Parmi les possibles prétendants au statut de candidat, il y a aussi l’ex-ministre et financier Tidjane Thiam. Que pensez-vous de son retour en Côte d’Ivoire, après plus de vingt ans d’absence ?

« Les textes fondateurs de la Cédéao sont bons, mais ils ne vont peut-être pas suffisamment loin et, surtout, ils ne sont pas toujours appliqués ».

Je pense qu’il n’aurait jamais dû partir, qu’il soit de retour est une bonne chose. Plus on est de compétiteurs, mieux c’est.

 Alassane Ouattara a prôné un retour à des relations normales avec le Mali après la libération des soldats que Bamako retenait depuis six mois. La Côte d’Ivoire doit-elle dialoguer avec tous les gouvernements, même ceux qui sont issus de coups d’État ?
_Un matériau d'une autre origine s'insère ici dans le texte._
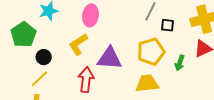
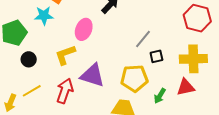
black square: (167, 25) -> (156, 56), turned -32
yellow line: (40, 79) -> (32, 91), moved

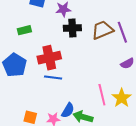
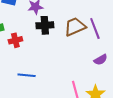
red cross: (49, 58) -> (15, 40), moved, size x0.6

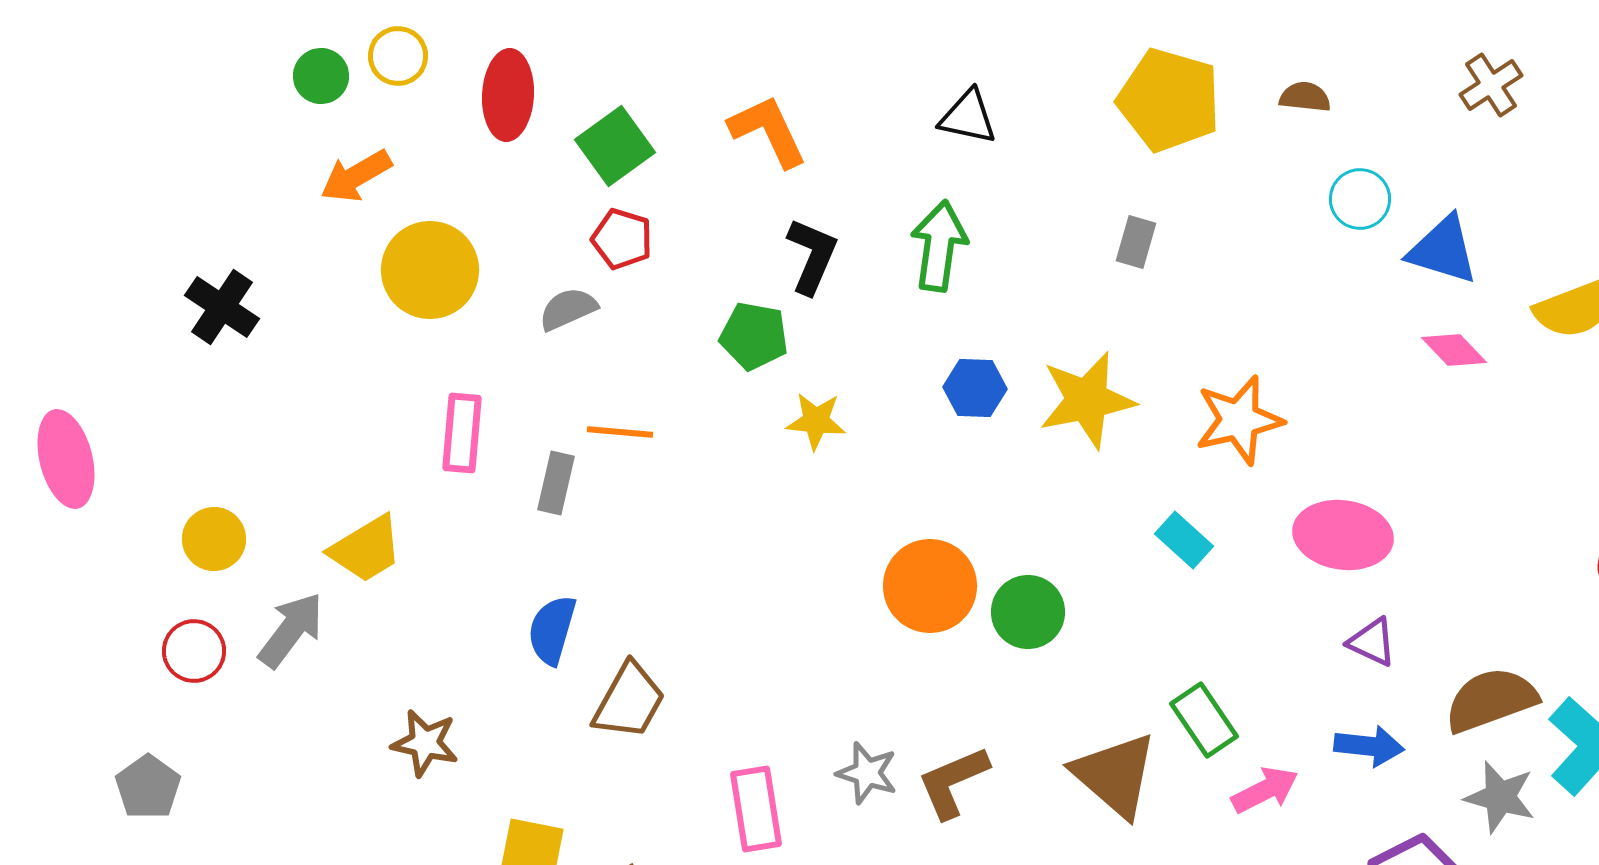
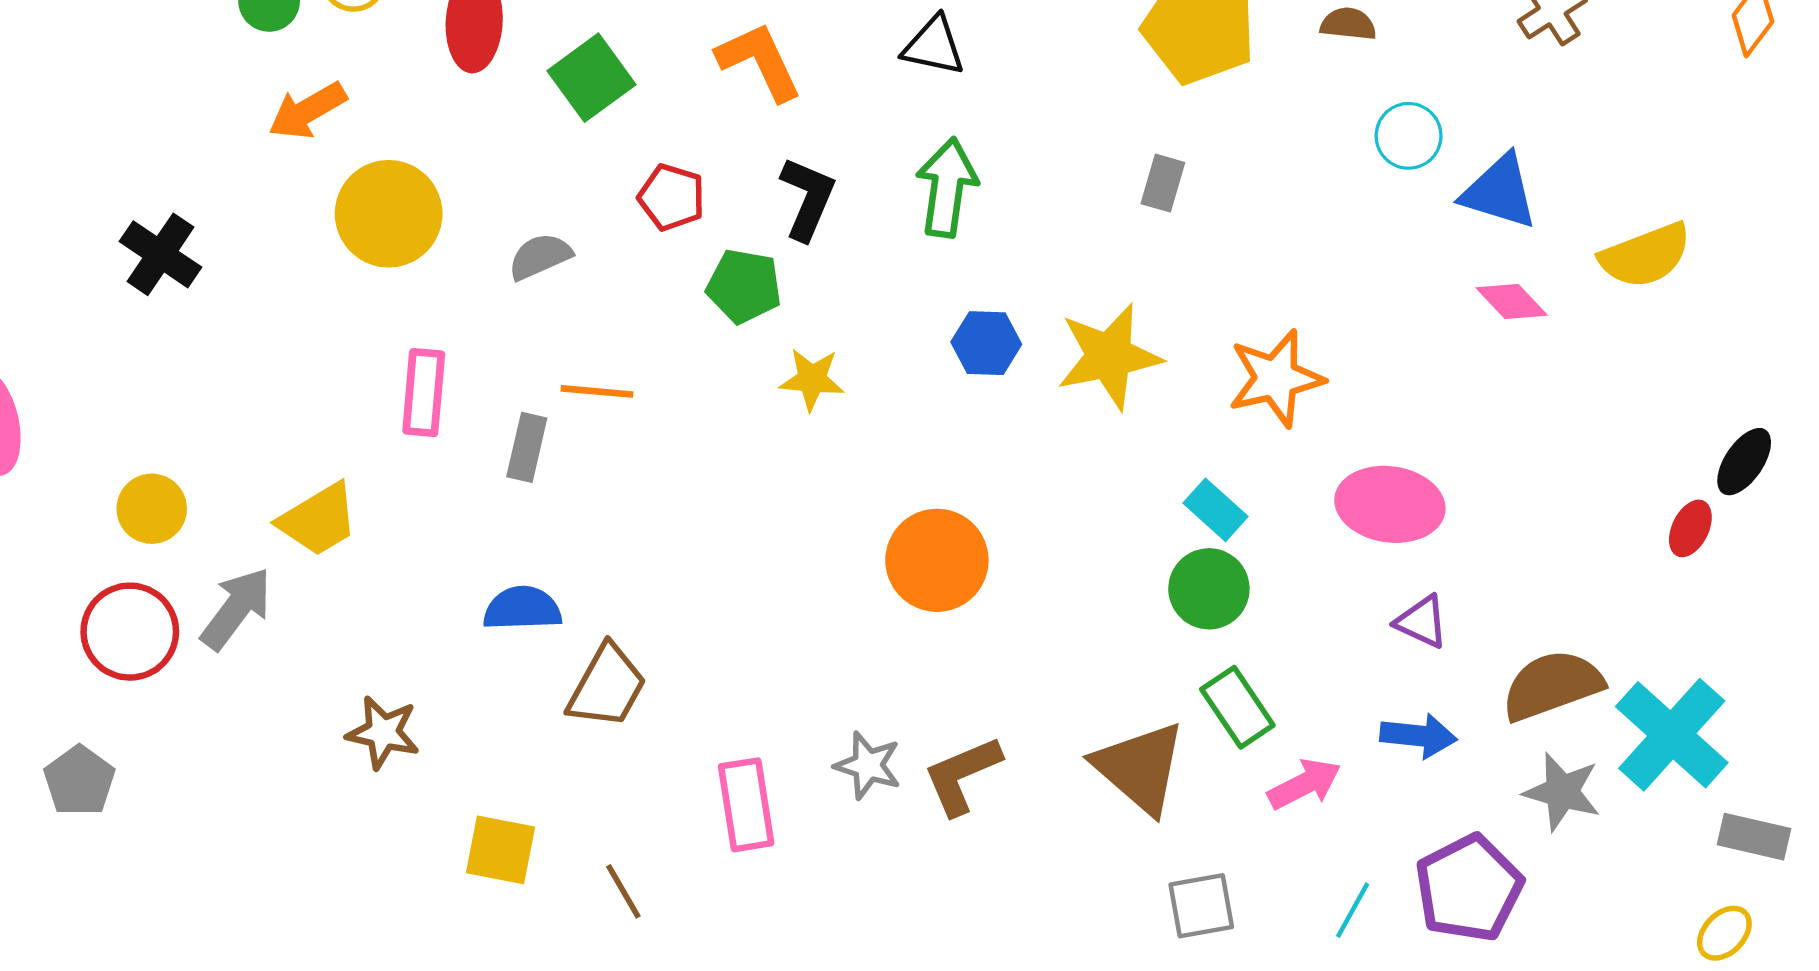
black triangle: (968, 117) -> (934, 46), moved
red pentagon: (622, 239) -> (672, 197), moved
green circle: (1028, 612) -> (1209, 589), moved
blue semicircle: (552, 630) -> (522, 609), turned 72
red circle: (194, 651) -> (130, 632), size x1.4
 Oui. C’est un régime militaire. Nous en avons connu d’autres, y compris en Côte d’Ivoire. On est prompt à sanctionner ce type de régimes alors qu’il aurait d’abord fallu sanctionner la mauvaise gouvernance qui les engendre. Malheureusement, trop souvent, alors que les prémices du coup d’État apparaissent, on reste muet. On observe une gestion népotique, de la corruption, des plaintes du peuple… Et on ne dit rien. Et subitement, voilà la Cédéao qui se réveille et condamne. Qu’elle n’attende pas les coups d’État pour dire que les choses ne vont pas.

Que pensez-vous de la Cédéao sur le plan de l’intégration économique ?

Les textes fondateurs sont bons, mais ils ne vont peut-être pas suffisamment loin et, surtout, ils ne sont pas toujours appliqués. À commencer par la libre-circulation des personnes et des biens. Les postes de douanes entre les pays ne devraient plus exister comme c’est le cas en Europe dans l’espace Schengen.

 Il ne devrait plus y avoir de limitation au transport de devises. Je vais même plus loin, les appels téléphoniques effectués au sein de l’union devraient tous être considérés comme des appels locaux. Mettre en place une zone de libre-échange économique africaine réclamera de bien faire fonctionner les communautés existantes avant.